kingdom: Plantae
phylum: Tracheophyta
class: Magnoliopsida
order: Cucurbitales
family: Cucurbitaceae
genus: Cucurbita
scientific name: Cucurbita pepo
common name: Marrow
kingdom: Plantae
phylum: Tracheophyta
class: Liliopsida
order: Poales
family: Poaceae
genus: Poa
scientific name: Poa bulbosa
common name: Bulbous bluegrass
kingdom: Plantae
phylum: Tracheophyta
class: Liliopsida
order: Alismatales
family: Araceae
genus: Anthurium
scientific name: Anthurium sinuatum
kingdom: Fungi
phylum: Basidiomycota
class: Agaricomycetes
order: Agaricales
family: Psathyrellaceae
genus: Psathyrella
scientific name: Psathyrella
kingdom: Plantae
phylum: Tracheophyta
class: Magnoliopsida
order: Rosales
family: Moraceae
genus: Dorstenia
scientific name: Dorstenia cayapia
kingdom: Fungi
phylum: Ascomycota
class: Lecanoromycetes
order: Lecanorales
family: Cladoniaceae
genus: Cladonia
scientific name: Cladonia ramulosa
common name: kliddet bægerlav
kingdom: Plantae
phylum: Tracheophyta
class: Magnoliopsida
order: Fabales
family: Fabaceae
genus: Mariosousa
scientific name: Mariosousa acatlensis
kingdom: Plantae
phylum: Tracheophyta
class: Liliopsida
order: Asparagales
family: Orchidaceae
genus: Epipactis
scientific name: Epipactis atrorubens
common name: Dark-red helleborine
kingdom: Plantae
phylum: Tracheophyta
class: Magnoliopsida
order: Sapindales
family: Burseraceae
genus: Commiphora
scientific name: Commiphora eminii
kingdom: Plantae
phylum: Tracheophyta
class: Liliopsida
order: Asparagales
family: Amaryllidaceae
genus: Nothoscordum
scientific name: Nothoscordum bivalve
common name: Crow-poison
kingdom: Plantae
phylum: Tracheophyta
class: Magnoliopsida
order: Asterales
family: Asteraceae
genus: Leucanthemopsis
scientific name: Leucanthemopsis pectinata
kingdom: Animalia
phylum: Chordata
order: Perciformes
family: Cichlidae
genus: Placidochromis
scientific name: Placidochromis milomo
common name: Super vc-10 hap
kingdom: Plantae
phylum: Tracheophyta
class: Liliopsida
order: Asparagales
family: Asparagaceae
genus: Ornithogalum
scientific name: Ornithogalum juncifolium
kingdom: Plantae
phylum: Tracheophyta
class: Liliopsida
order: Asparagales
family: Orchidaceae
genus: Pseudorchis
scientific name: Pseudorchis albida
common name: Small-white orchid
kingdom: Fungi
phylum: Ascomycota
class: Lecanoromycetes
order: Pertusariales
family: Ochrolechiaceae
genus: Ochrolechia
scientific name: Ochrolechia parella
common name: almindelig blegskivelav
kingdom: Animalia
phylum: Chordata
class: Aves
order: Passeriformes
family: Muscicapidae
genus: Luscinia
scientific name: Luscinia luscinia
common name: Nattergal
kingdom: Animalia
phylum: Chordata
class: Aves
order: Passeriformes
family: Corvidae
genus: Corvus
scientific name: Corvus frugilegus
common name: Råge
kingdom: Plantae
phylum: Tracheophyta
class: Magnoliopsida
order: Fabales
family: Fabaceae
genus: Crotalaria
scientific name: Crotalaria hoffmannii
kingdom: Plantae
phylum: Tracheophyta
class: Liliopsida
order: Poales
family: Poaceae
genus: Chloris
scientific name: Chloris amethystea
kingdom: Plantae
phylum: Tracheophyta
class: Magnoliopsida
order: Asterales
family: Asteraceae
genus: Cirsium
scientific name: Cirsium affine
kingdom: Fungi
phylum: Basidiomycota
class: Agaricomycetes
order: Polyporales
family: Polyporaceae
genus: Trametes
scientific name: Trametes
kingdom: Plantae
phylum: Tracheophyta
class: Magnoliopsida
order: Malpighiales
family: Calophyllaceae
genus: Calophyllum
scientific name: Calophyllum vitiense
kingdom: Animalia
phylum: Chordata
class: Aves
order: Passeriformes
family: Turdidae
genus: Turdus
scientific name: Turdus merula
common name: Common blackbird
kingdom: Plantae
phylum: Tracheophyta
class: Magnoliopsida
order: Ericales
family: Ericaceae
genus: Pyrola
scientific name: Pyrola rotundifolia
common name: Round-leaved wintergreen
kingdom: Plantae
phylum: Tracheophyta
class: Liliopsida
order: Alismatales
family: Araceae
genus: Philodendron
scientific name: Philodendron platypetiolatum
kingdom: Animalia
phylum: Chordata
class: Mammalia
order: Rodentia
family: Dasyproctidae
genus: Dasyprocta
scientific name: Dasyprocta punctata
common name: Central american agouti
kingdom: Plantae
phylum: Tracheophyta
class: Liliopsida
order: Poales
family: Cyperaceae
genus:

EXERCISE DESCRIPTION:
Please copy out the records, starting with the line that contains "order: Ericales" and ending with the line that contains "scientific name: Philodendron platypetiolatum", both included.

RESULT:
order: Ericales
family: Ericaceae
genus: Pyrola
scientific name: Pyrola rotundifolia
common name: Round-leaved wintergreen
kingdom: Plantae
phylum: Tracheophyta
class: Liliopsida
order: Alismatales
family: Araceae
genus: Philodendron
scientific name: Philodendron platypetiolatum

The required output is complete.